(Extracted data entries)
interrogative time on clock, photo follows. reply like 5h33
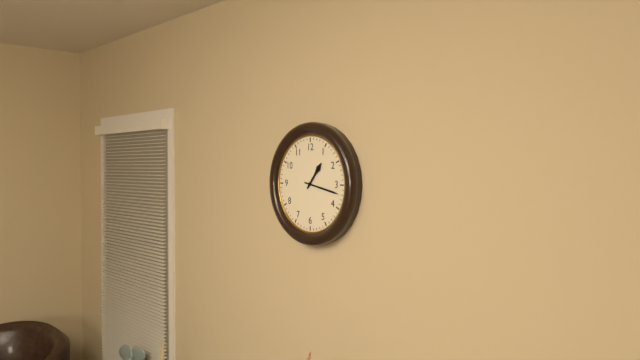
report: 1h17
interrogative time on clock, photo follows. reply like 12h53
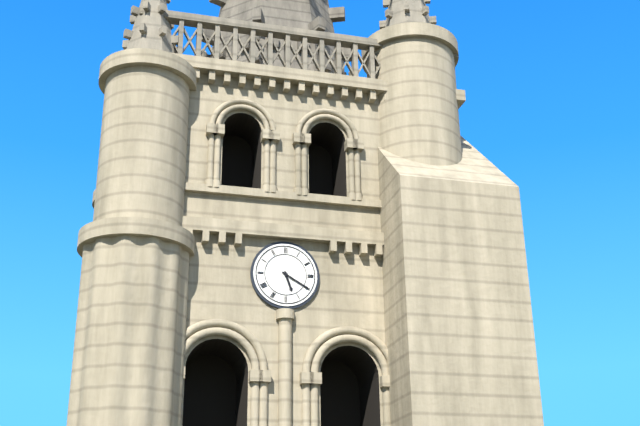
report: 5h20
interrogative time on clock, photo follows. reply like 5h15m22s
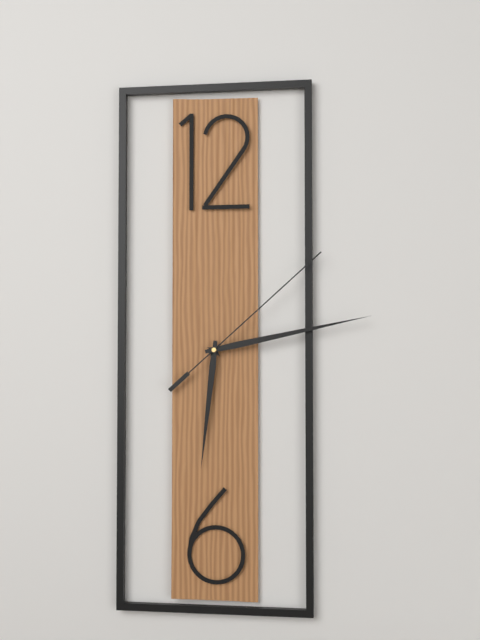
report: 6h13m08s
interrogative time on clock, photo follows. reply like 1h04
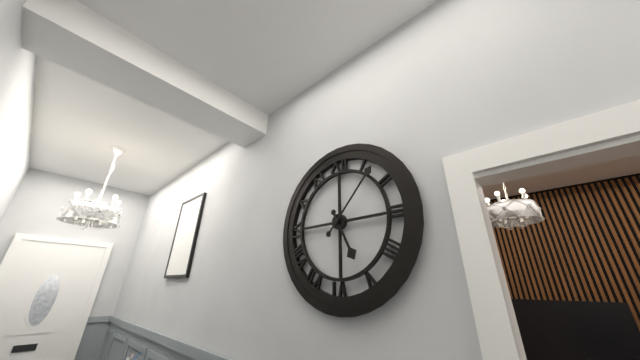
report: 5h07
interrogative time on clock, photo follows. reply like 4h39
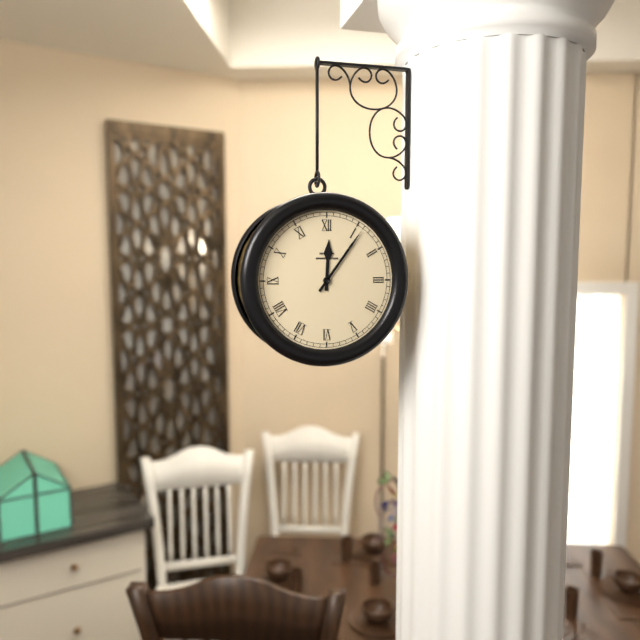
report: 12h06
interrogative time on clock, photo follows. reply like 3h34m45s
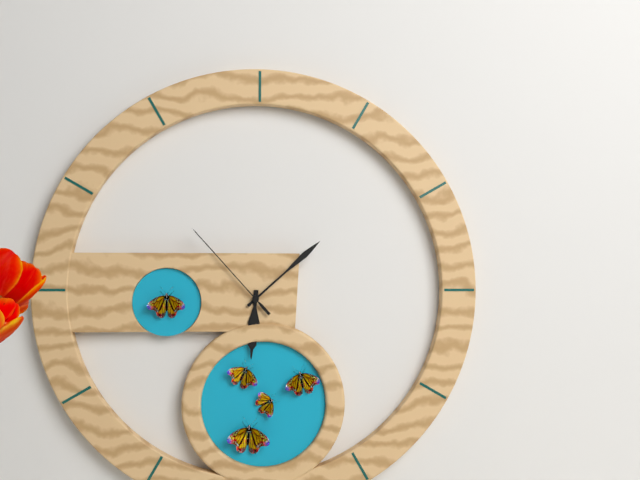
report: 6h08m53s
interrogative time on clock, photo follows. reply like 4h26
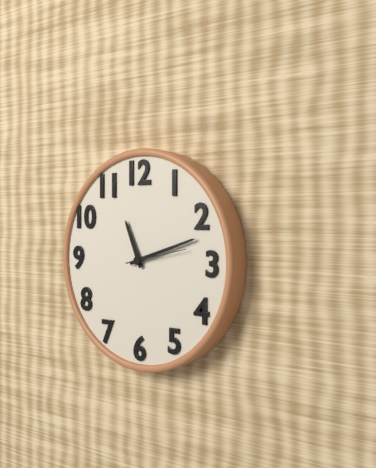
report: 11h12
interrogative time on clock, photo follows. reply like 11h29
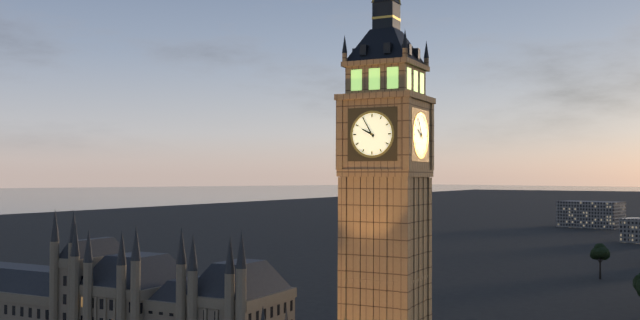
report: 9h55
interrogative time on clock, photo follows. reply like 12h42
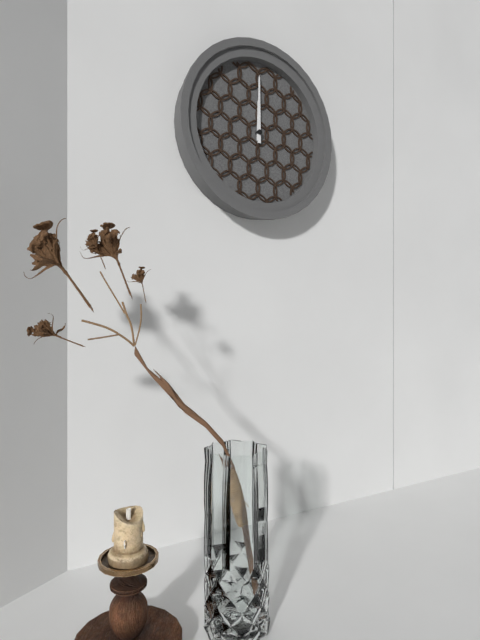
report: 12h00
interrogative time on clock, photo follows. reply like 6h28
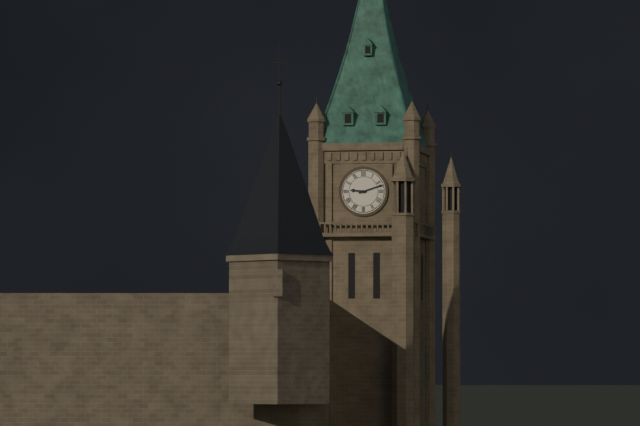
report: 9h12
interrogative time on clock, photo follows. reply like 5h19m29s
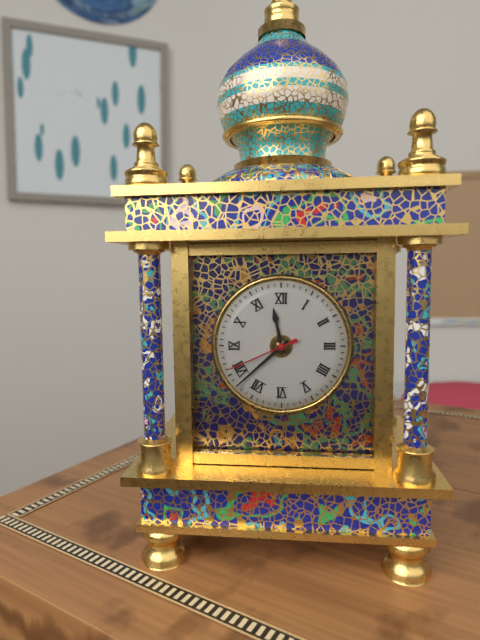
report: 11h38m41s
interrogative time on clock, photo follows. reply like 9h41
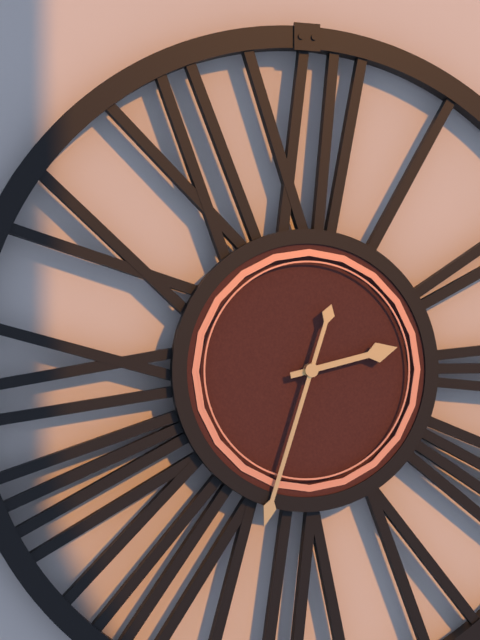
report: 2h33
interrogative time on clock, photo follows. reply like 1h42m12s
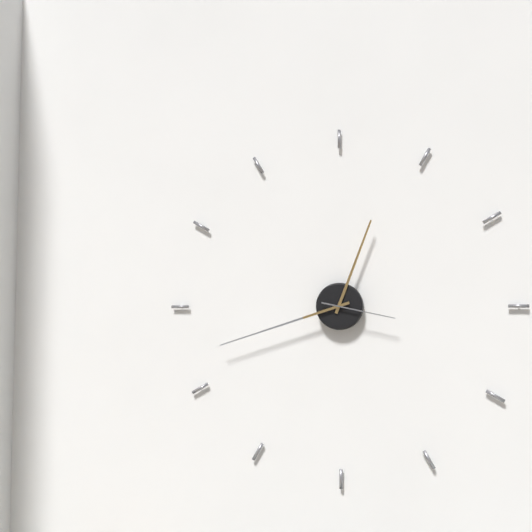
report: 12h42m17s
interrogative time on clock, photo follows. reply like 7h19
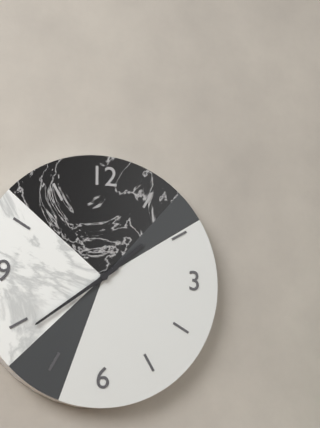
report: 1h39
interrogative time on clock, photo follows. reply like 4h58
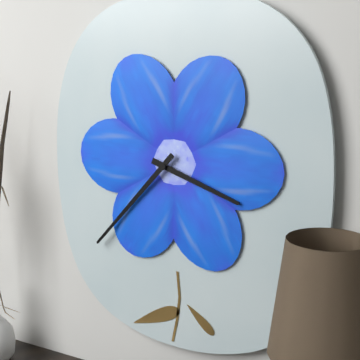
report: 3h37
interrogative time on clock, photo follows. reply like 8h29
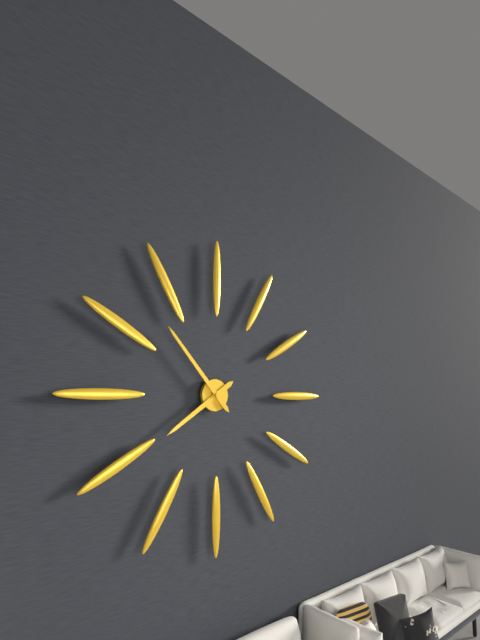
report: 7h53
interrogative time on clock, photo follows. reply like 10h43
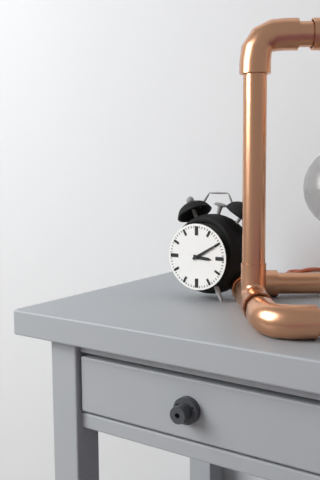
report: 3h10
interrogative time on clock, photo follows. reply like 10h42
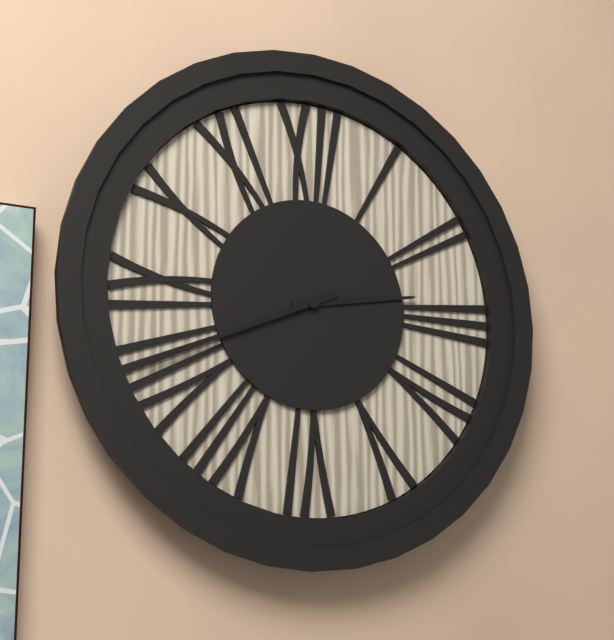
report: 2h41
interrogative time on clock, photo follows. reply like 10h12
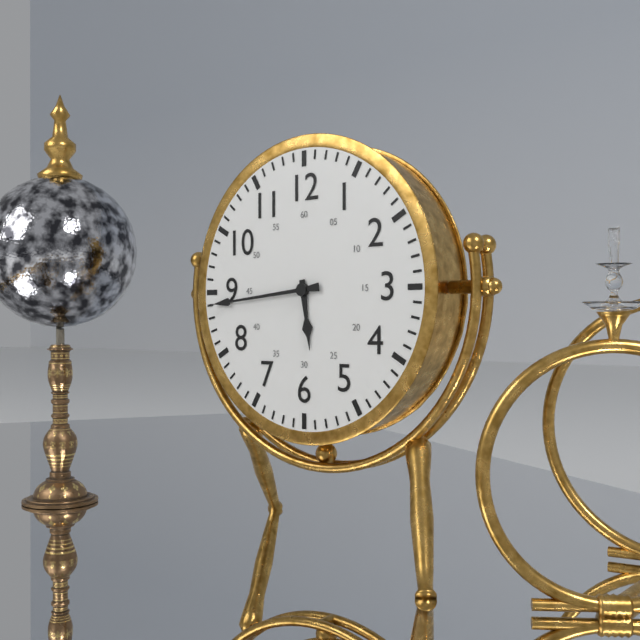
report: 5h44
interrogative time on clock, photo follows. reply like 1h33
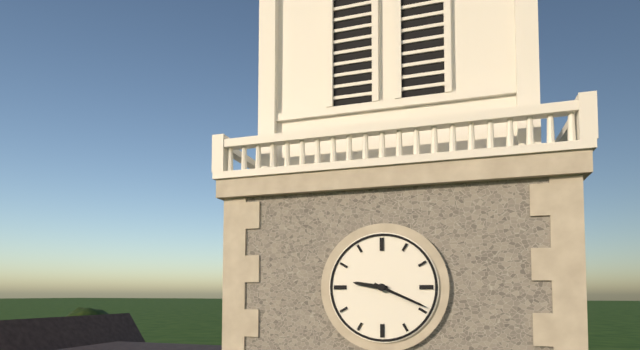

» **The task**:
Copy every item above word for word, but leave the pictures out of your answer.

» **Finished exercise**:
interrogative time on clock, photo follows. reply like 5h33
report: 1h17
interrogative time on clock, photo follows. reply like 12h53
report: 5h20
interrogative time on clock, photo follows. reply like 5h15m22s
report: 6h13m08s
interrogative time on clock, photo follows. reply like 1h04
report: 5h07
interrogative time on clock, photo follows. reply like 4h39
report: 12h06
interrogative time on clock, photo follows. reply like 3h34m45s
report: 6h08m53s
interrogative time on clock, photo follows. reply like 4h26
report: 11h12
interrogative time on clock, photo follows. reply like 11h29
report: 9h55
interrogative time on clock, photo follows. reply like 12h42
report: 12h00
interrogative time on clock, photo follows. reply like 6h28
report: 9h12
interrogative time on clock, photo follows. reply like 5h19m29s
report: 11h38m41s
interrogative time on clock, photo follows. reply like 9h41
report: 2h33
interrogative time on clock, photo follows. reply like 1h42m12s
report: 12h42m17s
interrogative time on clock, photo follows. reply like 7h19
report: 1h39
interrogative time on clock, photo follows. reply like 4h58
report: 3h37
interrogative time on clock, photo follows. reply like 8h29
report: 7h53
interrogative time on clock, photo follows. reply like 10h43
report: 3h10
interrogative time on clock, photo follows. reply like 10h42
report: 2h41
interrogative time on clock, photo follows. reply like 10h12
report: 5h44
interrogative time on clock, photo follows. reply like 1h33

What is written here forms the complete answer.